ERO-025-1257 Submission I am…

ERO number

025-1257

Comment ID

176594

Commenting on behalf of

Individual

Comment status

Comment approved More about comment statuses

Comment

ERO-025-1257 Submission

I am submitting this comment in opposition to ERO-025-1257 due to the significant risks it poses to farmland protection, watershed-based planning, and the long-term public interest.

The proposed consolidation of Ontario’s Conservation Authorities from 36 locally governed, watershed-based authorities to 7 large regional bodies represents a fundamental departure from the principles that underpin effective land-use planning and environmental protection. These changes weaken the very systems relied upon to protect prime agricultural land, manage flood risk, and safeguard water resources.

Provincial Policy Statement Obligations

The Provincial Policy Statement (PPS) is explicit that:

• Prime agricultural areas shall be protected for long-term agricultural use
• Land use planning shall minimize negative impacts on agriculture, including fragmentation and premature conversion
• Development and site alteration shall not be permitted in a manner that would compromise ecological or hydrological functions
• Cumulative impacts must be considered, particularly where incremental change leads to long-term loss of resources

These policy directions rely on strong, locally informed oversight — particularly where agriculture, water, and land-use pressures intersect.

Farmland and Watershed Protection Are Inseparable

Prime agricultural land depends on stable hydrological conditions, effective floodplain management, and detailed local knowledge of soils, drainage, and watershed function. Aggregate extraction and other forms of land conversion permanently alter soil structure and water movement. Once disturbed, agricultural land cannot be meaningfully restored to its former productivity.

Local Conservation Authorities have decades of experience managing these interconnections at a watershed scale.
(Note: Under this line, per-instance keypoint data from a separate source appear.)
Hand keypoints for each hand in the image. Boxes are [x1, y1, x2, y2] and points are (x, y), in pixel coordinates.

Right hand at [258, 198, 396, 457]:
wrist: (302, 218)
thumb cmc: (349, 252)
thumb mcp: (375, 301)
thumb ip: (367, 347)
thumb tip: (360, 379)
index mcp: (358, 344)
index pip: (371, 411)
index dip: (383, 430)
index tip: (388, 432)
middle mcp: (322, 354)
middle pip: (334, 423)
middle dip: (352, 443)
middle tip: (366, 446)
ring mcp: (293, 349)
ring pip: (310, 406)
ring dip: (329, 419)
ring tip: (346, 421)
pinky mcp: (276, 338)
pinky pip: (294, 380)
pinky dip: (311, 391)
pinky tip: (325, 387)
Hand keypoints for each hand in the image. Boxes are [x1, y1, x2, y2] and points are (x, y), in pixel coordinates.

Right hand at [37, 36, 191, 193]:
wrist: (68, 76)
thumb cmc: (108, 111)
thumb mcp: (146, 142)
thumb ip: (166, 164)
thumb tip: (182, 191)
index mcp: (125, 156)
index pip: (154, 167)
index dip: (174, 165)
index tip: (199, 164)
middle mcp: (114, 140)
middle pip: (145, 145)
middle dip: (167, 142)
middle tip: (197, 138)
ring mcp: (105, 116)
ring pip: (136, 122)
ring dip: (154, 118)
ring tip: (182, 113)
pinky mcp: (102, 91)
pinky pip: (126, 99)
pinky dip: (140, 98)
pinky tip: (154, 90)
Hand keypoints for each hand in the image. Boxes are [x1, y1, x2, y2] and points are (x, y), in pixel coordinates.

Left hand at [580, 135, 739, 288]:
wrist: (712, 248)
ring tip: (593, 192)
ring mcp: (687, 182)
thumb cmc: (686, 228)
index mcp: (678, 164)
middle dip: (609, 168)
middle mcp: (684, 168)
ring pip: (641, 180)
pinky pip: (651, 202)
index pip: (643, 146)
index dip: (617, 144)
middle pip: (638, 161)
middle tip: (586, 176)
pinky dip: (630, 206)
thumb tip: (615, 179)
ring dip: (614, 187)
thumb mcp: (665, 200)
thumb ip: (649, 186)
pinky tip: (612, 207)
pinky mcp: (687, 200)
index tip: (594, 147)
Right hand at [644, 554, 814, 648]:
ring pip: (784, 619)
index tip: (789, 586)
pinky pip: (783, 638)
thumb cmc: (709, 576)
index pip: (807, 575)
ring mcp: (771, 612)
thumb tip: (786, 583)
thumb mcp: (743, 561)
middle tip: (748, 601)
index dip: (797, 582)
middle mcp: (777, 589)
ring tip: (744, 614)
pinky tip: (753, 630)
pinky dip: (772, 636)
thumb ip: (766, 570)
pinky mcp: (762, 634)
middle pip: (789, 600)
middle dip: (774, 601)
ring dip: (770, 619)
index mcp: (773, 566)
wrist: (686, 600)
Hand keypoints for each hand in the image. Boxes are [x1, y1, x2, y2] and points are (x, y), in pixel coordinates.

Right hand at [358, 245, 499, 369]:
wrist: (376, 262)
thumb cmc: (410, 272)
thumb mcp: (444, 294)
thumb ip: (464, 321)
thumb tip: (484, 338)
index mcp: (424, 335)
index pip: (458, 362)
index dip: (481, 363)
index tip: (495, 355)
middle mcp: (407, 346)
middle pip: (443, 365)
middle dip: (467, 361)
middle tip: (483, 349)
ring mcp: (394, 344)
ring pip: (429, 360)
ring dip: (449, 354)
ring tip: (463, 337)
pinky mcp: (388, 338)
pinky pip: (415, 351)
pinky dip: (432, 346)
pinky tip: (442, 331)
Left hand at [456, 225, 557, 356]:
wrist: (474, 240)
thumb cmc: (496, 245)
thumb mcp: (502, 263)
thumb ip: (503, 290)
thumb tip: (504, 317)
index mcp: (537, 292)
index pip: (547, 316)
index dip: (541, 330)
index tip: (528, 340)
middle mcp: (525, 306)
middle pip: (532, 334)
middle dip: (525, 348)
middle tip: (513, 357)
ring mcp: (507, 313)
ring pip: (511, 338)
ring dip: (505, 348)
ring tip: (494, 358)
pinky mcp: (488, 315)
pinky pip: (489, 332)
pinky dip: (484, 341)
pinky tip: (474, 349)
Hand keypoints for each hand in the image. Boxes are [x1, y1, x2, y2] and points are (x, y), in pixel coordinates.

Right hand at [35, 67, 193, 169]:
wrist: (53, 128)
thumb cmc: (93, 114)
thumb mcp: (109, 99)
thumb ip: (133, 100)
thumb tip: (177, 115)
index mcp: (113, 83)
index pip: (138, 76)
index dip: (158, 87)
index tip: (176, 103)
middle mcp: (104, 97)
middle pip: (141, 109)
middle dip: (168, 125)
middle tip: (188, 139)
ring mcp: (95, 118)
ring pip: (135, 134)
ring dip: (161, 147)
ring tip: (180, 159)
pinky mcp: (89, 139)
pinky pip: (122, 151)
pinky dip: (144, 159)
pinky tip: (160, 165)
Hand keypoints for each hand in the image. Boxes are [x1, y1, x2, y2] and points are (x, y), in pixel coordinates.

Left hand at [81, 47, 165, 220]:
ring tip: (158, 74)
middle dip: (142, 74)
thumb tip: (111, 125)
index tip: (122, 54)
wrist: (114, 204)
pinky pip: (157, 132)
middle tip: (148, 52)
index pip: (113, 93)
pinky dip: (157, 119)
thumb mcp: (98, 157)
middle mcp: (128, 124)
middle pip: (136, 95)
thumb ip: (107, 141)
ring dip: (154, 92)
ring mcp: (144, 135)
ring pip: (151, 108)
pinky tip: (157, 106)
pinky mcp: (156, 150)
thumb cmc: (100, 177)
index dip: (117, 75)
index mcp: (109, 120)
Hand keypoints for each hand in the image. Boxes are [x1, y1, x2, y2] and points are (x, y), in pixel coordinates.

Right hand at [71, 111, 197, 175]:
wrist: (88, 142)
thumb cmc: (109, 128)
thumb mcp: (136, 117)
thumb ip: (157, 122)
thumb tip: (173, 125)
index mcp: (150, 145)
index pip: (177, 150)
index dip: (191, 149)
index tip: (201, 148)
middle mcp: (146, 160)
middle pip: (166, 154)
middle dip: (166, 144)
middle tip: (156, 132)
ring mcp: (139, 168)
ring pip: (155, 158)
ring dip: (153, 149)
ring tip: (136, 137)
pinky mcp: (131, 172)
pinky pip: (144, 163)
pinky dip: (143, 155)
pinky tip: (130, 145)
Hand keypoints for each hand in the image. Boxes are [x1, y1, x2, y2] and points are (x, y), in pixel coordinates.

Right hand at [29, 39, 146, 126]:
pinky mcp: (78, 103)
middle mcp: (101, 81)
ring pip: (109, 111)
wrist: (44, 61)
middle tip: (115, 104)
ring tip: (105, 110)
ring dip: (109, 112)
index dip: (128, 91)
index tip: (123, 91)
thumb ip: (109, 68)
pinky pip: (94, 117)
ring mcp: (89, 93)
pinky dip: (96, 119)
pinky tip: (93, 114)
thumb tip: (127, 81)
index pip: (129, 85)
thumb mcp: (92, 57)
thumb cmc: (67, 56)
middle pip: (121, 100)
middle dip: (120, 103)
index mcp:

As noted by long-standing watershed organizations, Conservation Authorities are deeply familiar with the unique characteristics, risks, and cumulative pressures within their watersheds, knowledge that cannot be replicated through broad regionalization.

Loss of Local Expertise and Accountability

The proposed amalgamation would create Conservation Authorities serving dozens of municipalities across vast and ecologically distinct regions, undermining locally responsive decision-making. For example, proposed regions would combine watersheds with entirely different hydrology, soils, climates, and land-use pressures — a structure that is ill-suited to protecting farmland or managing flood risk effectively.

The joint submission from environmental, agricultural, and community organizations emphasizes that Conservation Authorities were intentionally designed to embody local governance and local expertise, following devastating flood events such as Hurricane Hazel. Centralizing authority at the provincial level contradicts this founding principle and weakens environmental outcomes.

Cumulative Impacts and Flood Risk

Farmland loss and flood vulnerability rarely result from a single decision. They arise through incremental approvals, weakened safeguards, and policy changes that fail to account for cumulative effects. The PPS requires that these cumulative impacts be considered, yet the proposed consolidation distances decision-makers from the very landscapes where those impacts occur.

Flooding is already Ontario’s costliest natural hazard and is expected to intensify with climate change. Conservation Authorities play a critical role in protecting agricultural lands and downstream communities from flooding and erosion. Weakening their independence and local presence increases risk rather than reducing it.

Governance, Transparency, and Public Confidence

The enabling changes associated with ERO-025-1257 and Bill 68 grant the Minister expanded authority over Conservation Authority governance, programs, and services. This concentration of power, combined with reduced local representation, undermines transparency and meaningful public participation.

Notably, the ERO does not clearly disclose the full legislative implications of these changes, limiting the public’s ability to comment meaningfully — a concern raised directly in the joint submission as inconsistent with the intent of the Environmental Bill of Rights.

Conclusion and Request

I respectfully urge the Ministry to withdraw ERO-025-1257.

The proposed consolidation of Conservation Authorities weakens farmland protection, undermines watershed-based planning, and conflicts with the long-term principles embedded in the Provincial Policy Statement. Ontario’s agricultural lands are a finite public resource, essential to food security, rural economies, and climate resilience. Once lost, they cannot be replaced.

Provincial policy must continue to support local expertise, cumulative impact assessment, and watershed-scale governance to ensure that short-term administrative or extraction interests do not compromise the long-term public interest.